Since joining Oracle, Phillips has emerged as one of the company's top strategists and an architect of its hostile, $9.4 billion bid for control of PeopleSoft. The DOJ, which apparently hopes to hang Oracle with its own rope, reprinted in its complaint a paragraph from his 2002 report stating: "The market is down to three viable suppliers who will help re-automate the back office business processes for global enterprises for years to come."

Several analysts covering the enterprise applications market said they agree with the DOJ's argument that for combined financial and HR (human resources) management software, the PeopleSoft/Oracle/SAP triad dominates the U.S. market.

Seven years ago, when she started tracking business applications, more than 30 vendors fought for large deals, Gartner Inc. analyst Lee Geishecker said. But bankruptcies, mergers and acquisitions have thinned the ranks considerably, and companies that want to buy HR and financial systems from a single vendor now have few options, she said.

"I don't believe there's as much fragmentation as (Oracle's) argument states," she said.

Forrester Research Inc. analyst Paul Hamerman also sees the top end of the market as an area served by just three vendors.

"The DOJ looked at narrow areas, by application category, which I tend to agree with," he said. If Oracle swallowed PeopleSoft, they would have a "very dominant position -- even over SAP" in the North American HR/financial management applications market, he said.

In a Wednesday regulatory filing of a presentation outlining its response to antitrust arguments, Oracle listed Lawson Software Inc. and SSA Global Technologies Inc.'s Baan unit as companies it competes with that were overlooked by the DOJ.

Once a powerful force in the ERP market, Baan fell apart following an accounting scandal and came close to bankruptcy before being bought in 2000 by a company that then flipped Baan to a new owner, SSA Global Technologies, last year. SSA Global Technologies is working to rebuild Baan's capabilities as a full-service ERP provider. An SSA Global Technologies spokeswoman said her company competes regularly against Oracle for deals, and considers it one of Baan's top rivals, along with PeopleSoft, SAP and Intentia International AB.

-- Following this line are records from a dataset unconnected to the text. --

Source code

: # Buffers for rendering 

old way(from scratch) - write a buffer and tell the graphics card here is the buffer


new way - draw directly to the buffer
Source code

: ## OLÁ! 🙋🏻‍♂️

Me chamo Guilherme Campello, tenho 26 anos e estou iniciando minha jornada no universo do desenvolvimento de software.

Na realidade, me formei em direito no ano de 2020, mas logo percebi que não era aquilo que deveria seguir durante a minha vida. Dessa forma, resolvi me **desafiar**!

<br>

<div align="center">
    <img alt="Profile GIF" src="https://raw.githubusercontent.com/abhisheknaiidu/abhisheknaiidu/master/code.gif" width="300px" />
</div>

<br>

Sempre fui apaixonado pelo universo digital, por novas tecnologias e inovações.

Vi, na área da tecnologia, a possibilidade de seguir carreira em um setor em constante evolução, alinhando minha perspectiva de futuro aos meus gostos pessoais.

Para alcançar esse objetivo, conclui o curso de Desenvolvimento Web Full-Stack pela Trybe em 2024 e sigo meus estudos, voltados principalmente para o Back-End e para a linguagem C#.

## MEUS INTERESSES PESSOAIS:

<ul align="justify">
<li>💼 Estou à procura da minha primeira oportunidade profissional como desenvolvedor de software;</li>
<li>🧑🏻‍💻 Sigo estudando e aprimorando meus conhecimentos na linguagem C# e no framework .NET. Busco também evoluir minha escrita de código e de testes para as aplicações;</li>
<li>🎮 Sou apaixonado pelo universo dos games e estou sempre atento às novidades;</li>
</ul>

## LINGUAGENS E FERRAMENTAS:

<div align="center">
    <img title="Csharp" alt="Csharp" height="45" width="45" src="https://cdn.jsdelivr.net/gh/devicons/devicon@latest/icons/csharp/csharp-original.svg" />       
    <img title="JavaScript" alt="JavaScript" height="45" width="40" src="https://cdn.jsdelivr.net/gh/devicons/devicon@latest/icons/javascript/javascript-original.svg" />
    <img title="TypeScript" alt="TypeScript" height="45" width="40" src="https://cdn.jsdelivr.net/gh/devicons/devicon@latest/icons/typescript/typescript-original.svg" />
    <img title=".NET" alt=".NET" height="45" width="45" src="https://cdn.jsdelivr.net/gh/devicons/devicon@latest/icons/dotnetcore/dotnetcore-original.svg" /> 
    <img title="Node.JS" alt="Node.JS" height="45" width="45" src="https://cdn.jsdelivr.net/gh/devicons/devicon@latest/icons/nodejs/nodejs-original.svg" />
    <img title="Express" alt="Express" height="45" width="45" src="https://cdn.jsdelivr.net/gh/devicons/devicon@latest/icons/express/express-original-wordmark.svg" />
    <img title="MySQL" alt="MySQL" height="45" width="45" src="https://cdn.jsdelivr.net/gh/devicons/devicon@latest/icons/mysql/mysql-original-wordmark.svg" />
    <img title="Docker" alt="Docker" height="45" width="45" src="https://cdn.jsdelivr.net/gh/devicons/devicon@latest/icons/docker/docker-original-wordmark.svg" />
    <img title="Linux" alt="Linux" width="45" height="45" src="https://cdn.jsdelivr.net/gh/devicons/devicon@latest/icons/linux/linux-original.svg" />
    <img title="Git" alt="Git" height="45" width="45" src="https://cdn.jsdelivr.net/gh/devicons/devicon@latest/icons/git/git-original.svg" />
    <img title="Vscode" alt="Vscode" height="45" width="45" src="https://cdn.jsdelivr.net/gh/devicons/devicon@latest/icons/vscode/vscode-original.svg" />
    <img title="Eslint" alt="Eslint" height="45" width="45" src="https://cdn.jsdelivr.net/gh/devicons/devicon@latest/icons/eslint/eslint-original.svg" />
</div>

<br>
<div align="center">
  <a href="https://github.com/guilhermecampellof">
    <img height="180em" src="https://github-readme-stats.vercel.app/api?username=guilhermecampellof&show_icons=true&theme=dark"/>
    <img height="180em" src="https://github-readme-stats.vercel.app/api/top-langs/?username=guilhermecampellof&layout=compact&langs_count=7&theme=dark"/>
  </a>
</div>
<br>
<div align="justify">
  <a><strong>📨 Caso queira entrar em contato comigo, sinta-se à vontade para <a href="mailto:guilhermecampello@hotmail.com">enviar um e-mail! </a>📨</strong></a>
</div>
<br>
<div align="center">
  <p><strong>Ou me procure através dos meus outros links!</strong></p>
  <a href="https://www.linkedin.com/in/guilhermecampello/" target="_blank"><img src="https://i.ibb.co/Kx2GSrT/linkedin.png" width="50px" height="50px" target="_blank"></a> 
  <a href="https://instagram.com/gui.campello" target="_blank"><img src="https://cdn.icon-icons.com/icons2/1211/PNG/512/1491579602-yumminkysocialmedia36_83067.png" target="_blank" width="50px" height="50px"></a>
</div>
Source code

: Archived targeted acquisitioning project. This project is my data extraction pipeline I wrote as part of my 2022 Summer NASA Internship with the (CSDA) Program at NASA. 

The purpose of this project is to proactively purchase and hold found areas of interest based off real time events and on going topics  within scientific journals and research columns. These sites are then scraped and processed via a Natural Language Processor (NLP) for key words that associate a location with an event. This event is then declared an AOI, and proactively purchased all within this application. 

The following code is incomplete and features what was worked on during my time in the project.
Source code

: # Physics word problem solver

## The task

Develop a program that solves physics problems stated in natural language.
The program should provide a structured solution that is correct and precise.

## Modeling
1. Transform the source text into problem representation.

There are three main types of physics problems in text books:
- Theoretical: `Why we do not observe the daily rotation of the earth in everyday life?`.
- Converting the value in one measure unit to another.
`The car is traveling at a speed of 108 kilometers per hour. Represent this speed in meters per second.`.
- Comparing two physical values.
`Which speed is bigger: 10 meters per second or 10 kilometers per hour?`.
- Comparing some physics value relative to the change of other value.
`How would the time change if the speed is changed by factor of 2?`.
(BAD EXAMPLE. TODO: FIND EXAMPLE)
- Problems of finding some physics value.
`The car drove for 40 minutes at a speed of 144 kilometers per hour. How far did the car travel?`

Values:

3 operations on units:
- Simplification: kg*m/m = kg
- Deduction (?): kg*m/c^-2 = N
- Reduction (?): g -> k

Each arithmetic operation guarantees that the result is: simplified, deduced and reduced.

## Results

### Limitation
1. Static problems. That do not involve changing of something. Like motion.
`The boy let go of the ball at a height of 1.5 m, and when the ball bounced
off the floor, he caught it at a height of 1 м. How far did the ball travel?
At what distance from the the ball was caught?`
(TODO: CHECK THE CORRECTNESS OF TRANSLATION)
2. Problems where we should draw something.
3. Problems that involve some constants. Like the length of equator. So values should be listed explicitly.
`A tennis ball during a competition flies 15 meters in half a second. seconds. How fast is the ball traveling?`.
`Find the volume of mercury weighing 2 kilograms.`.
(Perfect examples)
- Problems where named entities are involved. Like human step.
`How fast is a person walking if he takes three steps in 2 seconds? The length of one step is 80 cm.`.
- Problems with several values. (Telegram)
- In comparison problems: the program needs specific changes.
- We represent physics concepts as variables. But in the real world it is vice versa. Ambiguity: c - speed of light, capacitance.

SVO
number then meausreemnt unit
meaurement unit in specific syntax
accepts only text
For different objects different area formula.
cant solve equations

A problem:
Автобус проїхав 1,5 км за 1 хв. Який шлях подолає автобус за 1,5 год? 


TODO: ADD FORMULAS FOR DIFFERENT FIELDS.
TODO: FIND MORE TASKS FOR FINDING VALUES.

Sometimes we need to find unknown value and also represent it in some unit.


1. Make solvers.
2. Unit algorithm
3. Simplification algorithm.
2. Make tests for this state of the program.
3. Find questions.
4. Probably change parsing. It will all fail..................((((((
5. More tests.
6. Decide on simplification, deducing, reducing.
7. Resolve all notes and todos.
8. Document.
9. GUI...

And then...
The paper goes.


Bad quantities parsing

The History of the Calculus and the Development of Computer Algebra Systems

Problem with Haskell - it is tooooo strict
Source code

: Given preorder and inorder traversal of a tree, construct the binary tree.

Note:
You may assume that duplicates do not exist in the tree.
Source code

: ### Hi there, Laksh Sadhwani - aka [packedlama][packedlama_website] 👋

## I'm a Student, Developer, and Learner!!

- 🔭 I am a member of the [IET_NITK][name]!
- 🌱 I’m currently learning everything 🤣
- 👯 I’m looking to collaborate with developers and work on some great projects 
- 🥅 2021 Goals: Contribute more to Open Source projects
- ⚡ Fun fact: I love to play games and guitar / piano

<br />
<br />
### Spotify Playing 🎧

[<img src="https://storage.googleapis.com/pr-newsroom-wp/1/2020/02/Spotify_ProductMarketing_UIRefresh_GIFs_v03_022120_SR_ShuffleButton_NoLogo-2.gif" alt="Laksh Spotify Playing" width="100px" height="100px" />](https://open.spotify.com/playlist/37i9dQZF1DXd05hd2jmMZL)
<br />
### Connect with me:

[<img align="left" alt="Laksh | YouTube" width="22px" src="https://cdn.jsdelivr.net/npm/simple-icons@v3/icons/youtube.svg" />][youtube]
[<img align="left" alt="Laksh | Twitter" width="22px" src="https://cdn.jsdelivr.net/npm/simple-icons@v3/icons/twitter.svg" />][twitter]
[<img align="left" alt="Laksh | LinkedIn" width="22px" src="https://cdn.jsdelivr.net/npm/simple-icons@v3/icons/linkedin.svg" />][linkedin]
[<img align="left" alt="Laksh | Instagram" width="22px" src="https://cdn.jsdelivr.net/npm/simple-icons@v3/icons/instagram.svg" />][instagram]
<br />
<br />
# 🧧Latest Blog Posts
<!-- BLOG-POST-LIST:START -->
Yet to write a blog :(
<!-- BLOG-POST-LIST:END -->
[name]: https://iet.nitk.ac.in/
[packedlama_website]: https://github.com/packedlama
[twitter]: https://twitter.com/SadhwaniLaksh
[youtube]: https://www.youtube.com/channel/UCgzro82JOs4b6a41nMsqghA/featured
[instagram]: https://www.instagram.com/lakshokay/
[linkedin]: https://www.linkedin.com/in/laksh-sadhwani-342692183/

A Lawson spokesman did not respond to a request for comment.

Oracle's decision to vocally contest the DOJ's merger opposition may distract attention from, but doesn't eliminate, its real problem: Analysts say the company faces long odds in actually accomplishing its hostile takeover.

PeopleSoft's management remains firmly opposed to the deal, and can deploy the company's "poison pill" anti-takeover provisions to block an unwanted takeover. Even if Oracle gets around the poison pill -- it is challenging the tactic's legality in Delaware's Chancery Court -- it still has to convince PeopleSoft's stockholders to tender their shares in favor of Oracle's $26-per-share cash offer. The number willing to do so has steadily dropped since Oracle launched its campaign in June. As of the close of business Thursday, less than 2 percent of PeopleSoft's shares had been validly tendered.

"Oracle's chances of success looked slim before, and now they look slimmer," research firm Ovum Ltd. said in a research note issued Friday.

Gartner's Geishecker said her firm is advising clients that it expects PeopleSoft to remain an independent vendor at least through 2005, and Forrester's Hamerman said he tells clients not to let Oracle's bid affect their software buying decisions.

"I've been saying for a long time that we didn't expect this to happen, and I think the DOJ's decision makes it all the more unlikely," Hamerman said. "It's almost become obsessive at this point. Oracle would do better to walk away from this thing and focus on their own applications business."